### Goal of the exercise
Every line from the one with "right knee: (438, 382)" to the one with "right eye: (1796, 612)", including those two, is to be copied exactly; all other lines of the entries below are left out.
### Listed entries ###
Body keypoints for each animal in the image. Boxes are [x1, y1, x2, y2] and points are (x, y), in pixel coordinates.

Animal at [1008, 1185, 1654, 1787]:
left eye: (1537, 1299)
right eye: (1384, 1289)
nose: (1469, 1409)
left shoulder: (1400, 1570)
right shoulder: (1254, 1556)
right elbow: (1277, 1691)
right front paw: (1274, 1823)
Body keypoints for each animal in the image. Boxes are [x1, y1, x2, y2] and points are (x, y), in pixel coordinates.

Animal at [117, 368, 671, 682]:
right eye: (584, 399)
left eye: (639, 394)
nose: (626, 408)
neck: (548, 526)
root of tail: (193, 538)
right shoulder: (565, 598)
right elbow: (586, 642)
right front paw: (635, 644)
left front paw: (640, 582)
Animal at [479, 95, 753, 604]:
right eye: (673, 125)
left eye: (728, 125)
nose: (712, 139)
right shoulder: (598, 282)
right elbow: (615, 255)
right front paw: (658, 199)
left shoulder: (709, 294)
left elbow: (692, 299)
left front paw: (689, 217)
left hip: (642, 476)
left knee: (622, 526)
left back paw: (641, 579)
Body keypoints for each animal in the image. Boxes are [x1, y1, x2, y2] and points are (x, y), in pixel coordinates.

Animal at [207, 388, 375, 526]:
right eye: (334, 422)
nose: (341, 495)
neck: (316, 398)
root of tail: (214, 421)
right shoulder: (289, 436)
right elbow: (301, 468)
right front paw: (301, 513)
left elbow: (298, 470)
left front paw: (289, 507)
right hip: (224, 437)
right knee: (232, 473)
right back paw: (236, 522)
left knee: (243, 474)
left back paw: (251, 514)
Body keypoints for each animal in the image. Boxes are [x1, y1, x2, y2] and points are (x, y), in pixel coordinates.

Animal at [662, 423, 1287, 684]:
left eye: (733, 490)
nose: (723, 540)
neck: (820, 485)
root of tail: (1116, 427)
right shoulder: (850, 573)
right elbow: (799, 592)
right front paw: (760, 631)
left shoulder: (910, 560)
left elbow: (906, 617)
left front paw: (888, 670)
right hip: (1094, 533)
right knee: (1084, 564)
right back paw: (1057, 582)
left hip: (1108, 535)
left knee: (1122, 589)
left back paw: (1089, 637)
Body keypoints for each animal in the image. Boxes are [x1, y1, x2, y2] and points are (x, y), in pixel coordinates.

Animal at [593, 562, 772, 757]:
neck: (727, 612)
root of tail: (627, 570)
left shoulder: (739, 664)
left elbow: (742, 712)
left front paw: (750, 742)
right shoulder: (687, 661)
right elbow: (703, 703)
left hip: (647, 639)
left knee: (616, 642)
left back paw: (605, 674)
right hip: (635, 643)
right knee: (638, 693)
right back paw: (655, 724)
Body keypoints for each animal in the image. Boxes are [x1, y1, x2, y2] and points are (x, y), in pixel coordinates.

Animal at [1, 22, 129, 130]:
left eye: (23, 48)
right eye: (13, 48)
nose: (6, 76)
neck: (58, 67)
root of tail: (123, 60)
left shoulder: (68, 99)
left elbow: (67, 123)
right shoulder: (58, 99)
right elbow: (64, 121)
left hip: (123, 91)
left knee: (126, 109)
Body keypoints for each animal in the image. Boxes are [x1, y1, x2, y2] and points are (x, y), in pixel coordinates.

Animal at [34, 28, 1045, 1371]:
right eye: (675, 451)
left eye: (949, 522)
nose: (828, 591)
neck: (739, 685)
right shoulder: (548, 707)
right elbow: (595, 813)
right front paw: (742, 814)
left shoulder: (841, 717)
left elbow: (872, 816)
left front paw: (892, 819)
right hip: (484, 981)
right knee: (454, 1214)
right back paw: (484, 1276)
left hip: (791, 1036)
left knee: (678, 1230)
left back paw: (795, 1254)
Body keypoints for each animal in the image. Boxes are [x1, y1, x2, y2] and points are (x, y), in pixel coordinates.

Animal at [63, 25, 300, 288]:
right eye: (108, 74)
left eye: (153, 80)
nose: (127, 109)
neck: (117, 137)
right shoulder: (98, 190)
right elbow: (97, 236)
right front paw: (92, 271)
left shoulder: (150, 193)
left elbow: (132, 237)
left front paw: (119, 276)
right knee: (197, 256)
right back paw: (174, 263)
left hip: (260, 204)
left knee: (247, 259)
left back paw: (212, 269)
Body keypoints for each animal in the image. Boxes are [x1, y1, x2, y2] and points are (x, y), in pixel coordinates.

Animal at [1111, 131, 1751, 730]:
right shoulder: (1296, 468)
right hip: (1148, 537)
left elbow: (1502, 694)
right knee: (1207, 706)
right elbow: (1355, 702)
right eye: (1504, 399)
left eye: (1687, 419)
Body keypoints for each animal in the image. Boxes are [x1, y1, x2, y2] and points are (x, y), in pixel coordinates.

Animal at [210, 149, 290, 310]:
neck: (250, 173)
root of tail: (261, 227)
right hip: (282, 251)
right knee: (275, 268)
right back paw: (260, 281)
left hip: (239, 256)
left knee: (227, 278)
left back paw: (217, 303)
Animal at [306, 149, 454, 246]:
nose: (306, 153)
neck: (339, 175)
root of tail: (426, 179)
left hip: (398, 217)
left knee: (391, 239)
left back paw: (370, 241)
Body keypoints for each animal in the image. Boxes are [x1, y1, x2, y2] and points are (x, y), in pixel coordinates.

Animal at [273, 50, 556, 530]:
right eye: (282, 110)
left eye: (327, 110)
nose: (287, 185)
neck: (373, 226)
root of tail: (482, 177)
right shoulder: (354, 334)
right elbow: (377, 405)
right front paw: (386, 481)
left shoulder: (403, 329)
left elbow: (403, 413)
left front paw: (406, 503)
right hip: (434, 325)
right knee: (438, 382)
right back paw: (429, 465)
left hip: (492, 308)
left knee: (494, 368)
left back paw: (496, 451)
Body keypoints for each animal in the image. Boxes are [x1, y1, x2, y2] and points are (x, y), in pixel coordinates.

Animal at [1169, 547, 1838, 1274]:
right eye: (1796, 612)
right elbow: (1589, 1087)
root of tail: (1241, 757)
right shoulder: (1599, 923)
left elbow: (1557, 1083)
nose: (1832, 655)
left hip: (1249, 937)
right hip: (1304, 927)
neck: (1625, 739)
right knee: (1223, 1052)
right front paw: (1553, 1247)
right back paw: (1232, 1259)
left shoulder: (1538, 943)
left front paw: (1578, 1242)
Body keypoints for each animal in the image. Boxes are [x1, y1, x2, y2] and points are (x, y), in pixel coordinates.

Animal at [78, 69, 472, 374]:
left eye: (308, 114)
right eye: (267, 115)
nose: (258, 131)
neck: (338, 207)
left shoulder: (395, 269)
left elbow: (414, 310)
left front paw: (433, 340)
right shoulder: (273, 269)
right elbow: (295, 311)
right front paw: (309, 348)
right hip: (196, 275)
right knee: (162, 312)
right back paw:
###
### Task solution
right knee: (438, 382)
right back paw: (429, 465)
left hip: (492, 308)
left knee: (494, 368)
left back paw: (496, 451)
Body keypoints for each animal in the image. Boxes are [x1, y1, x2, y2] and points are (x, y), in pixel coordinates.

Animal at [1169, 547, 1838, 1274]:
right eye: (1796, 612)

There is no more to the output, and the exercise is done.